平成17年3月8日(火)
第9話
大地震後の東京には、国内だけでなく世界各国からの救援物資も届き始めた。物資は、東都中央病院にも運ばれてくる。
そんな時、救命救急センターは転落事故に見舞われた2名の消防官、平野斉(山下徹大)、滝浦一平(三宅弘城)を受け入れた。二人は、進藤一生(江口洋介)や小島楓(松嶋菜々子)たち医師の治療を受けて一命を取り留める。
その頃、首相官邸での記者会見に臨んだ寺泉隼人(仲村トオル)は記者からショッキングな質問を浴びる。それは、災害時に消防が人命救助を怠ったというもの。寺泉は否定しようとするのだが、官僚の三上健一(近江谷太朗)に止められる。三上は、寺泉に記者の質問には答えなくて良いと言うのだ。
滝浦たちはICUに移される。
黒木春正(香川照之)が目覚めた滝浦の検査をしていると、平野が「すみません、許してください」と、うわごとを言い始める。その異常な様子に、進藤や河野純介(川岡大次郎)たちが駆けつける。平野に付き添う、妻の聡子(小林愛)は寝ている時はいつもこうだと言う。佐倉亮太(大泉洋)が、怪我する以前からかと聞くと、代わりに答えたのは滝浦。滝浦は、何人もの同僚が平野と同じ症状を持っていると言い出す。災害時に火災の延焼を食い止めるため、消防官が助けを求める人々に手を貸せなかったことが原因だった。

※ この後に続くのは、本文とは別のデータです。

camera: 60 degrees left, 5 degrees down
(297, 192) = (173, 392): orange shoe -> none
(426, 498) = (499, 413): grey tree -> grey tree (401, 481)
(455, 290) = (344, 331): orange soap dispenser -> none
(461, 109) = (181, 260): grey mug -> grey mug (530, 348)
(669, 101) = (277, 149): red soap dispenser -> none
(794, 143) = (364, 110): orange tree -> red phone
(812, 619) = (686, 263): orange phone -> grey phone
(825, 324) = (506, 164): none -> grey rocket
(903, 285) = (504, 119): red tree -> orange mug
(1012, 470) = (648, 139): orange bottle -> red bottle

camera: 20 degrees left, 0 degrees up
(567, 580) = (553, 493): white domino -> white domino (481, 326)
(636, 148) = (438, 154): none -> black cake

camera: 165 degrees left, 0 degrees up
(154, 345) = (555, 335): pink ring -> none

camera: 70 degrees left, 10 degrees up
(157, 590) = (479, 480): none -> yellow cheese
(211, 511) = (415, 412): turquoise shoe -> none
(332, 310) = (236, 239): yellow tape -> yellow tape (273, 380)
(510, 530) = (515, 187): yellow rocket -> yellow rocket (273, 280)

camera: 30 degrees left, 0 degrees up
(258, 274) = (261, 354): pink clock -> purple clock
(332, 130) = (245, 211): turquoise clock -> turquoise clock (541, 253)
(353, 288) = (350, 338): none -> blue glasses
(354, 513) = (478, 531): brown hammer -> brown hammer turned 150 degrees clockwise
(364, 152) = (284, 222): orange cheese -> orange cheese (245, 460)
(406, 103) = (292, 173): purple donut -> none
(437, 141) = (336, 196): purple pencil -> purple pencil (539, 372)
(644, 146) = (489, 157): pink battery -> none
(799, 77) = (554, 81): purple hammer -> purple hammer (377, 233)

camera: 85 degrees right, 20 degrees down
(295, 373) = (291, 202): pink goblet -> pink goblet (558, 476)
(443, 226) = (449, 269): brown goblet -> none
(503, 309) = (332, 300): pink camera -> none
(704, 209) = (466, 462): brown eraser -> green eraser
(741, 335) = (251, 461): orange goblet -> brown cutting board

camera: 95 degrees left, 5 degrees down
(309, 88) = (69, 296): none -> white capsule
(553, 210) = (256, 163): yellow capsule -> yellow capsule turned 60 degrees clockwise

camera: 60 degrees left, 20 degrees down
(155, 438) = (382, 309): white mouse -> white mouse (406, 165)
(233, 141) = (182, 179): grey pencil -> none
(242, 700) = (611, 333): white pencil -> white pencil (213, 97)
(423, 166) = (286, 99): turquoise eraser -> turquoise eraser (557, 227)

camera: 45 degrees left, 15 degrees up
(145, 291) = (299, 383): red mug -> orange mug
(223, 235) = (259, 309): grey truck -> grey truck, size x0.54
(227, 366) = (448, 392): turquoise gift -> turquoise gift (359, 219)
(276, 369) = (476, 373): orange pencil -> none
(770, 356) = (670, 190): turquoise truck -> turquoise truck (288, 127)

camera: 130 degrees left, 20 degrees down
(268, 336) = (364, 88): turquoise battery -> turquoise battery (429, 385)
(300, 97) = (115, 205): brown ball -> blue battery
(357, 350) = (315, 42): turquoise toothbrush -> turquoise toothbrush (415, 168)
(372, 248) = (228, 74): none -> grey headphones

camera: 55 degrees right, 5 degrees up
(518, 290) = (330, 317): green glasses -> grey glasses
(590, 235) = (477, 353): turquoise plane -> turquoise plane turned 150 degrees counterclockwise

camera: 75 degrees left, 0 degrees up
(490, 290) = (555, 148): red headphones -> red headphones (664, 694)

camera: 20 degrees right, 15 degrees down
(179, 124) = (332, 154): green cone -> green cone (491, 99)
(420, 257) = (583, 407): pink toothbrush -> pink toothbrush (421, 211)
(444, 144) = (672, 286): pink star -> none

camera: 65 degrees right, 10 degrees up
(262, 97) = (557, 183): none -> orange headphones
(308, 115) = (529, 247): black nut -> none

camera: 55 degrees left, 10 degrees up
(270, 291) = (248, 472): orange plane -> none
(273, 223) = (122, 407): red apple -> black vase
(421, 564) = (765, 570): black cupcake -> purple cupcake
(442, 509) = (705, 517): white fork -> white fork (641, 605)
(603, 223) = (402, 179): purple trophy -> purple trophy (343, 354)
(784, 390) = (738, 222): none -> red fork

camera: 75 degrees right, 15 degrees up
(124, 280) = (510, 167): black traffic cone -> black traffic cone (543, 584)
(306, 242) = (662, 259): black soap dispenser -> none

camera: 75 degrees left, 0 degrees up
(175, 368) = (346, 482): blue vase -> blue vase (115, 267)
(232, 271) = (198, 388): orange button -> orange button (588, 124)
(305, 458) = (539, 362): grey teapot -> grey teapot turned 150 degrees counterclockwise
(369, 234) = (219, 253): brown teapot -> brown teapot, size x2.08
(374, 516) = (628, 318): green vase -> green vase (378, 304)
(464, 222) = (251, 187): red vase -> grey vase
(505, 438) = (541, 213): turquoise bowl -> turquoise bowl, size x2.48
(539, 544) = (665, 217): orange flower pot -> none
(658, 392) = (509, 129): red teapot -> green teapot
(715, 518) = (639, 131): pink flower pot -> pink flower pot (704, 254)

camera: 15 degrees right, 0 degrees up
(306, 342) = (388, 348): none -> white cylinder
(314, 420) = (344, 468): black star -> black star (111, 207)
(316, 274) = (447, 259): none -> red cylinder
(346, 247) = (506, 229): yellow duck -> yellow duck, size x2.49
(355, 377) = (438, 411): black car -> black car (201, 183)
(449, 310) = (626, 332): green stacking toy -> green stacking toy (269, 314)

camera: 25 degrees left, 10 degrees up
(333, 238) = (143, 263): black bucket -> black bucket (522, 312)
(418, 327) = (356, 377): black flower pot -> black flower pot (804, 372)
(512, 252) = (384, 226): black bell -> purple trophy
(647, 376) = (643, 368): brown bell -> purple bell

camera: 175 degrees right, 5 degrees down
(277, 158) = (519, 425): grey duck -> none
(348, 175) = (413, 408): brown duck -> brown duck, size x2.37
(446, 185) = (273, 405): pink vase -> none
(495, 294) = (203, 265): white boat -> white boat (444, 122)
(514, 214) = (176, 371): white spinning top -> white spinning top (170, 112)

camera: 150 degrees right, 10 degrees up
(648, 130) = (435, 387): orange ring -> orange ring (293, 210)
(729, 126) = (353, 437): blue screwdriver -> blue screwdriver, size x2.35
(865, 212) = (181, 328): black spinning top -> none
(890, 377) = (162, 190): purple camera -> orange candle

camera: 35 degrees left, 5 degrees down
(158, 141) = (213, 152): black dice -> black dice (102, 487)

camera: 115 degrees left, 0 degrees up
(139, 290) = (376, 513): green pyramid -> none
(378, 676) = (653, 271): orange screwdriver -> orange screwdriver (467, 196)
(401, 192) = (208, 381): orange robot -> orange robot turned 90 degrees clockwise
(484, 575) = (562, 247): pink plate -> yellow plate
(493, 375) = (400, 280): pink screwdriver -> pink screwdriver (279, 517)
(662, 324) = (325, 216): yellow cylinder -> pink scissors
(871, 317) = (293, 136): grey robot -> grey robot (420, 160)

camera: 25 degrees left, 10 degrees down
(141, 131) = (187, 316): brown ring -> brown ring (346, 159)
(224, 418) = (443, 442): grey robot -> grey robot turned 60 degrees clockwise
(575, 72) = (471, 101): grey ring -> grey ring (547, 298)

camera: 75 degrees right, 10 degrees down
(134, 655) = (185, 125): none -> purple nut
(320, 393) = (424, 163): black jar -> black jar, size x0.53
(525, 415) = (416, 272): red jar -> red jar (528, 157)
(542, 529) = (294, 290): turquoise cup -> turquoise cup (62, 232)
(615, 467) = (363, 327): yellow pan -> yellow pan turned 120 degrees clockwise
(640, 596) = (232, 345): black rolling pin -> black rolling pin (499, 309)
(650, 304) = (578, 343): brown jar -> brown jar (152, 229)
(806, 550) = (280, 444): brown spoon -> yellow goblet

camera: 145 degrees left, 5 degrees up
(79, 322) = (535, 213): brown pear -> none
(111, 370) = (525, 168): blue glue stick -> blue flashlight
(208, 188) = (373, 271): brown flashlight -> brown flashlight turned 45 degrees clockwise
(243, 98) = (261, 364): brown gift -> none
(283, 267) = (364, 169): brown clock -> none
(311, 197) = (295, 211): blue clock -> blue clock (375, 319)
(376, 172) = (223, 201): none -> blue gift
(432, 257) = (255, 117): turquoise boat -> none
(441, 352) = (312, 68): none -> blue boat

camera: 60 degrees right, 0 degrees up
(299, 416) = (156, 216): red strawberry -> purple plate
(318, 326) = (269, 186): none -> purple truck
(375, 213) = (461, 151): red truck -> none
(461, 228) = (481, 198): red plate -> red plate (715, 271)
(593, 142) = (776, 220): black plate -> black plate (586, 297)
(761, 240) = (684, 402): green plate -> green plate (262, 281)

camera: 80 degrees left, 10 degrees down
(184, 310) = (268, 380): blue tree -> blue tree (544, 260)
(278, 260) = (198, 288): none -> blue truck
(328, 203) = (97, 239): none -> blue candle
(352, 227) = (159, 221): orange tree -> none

病院スタッフや千尋(福田麻由子)のもとに来ていた寺泉も滝浦の話にショックを受ける。純介は他の人たちよりも動揺している様子。
それ以来、純介の様子がおかしくなる。純介は楓に自分も災害時に多くの人を見捨てたとこぼす。弟の和也(小栗旬)も純介の異常を知る。そして、ついに純介は薬品の投与量を間違えてしまう。磯部望(京野ことみ)が気付いたため事なきを得るが、進藤は楓に純介の行動に注意を払うよう指示する。
楓は、睡眠薬の服用も始めた純介とゆっくり話す機会を作った。
純介は、楓に震災後の出来事を良く覚えていないと言う。ただ、覚えているのは死んでいった者たちだけだと。そこに和也が来ると、楓は純介に休むよう命じる。和也は、純介の無気力な様子に、ますます不安が募る。一方、佐倉は災害時のトラウマを抱えた平野を元気付けようとしていたが失敗してしまう。
そんな時、再び記者会見に臨んだ寺泉は、消防官が人命救助をしなかったという事実確認をした記者たちから政府の公式見解を求められる。だが、官僚に口止めされている寺泉には答えることができなかった。
医局では、楓に和也が呼ばれた。楓は、純介の一時帰宅を勧める。日比谷学(小市慢太郎)は、和也に純介に着いて行くよう促す。
救命センターに来た寺泉は、千尋から平野を助けて欲しいと言われる。困惑する寺泉は、進藤に平野が回復できるかと聞く。体の傷は治ると答えた進藤は、平野たち消防士が災害時にきちんと責任を果たしたことを国民に伝えるべきだと言う。
官邸に戻った寺泉は、ある決意をしていた。記者たちに、災害時の消防官の行動を伝え始める。そして、震災消防活動マニュアルにより、消防官の任務は救急救助でなく、消化活動が優先されたこと、さらに今回の震災時に何が起きていたかを克明に語りだす。
病院のラジオで寺泉の発表を聞いていた進藤は、ボリュームを上げる。寺泉は、消防官たちがどんな思いで消火活動にあたり、なぜ救命が出来なかったのか…。平野を例に話し出す。そして、そんな消防官たちを責めることは出来ないと記者たちに訴えかけた。寺泉の声は、平野にも届く。進藤は、消防官に味方する政治家や感謝している人もたくさんいると平野を励ます。さらに、佐倉からも別の励ましを受けた平野は、妻と滝浦に消防官として復帰する決意を伝えた。
その頃、純介と和也は河野医院に帰っていた。家は、焼けずに残っていたが…。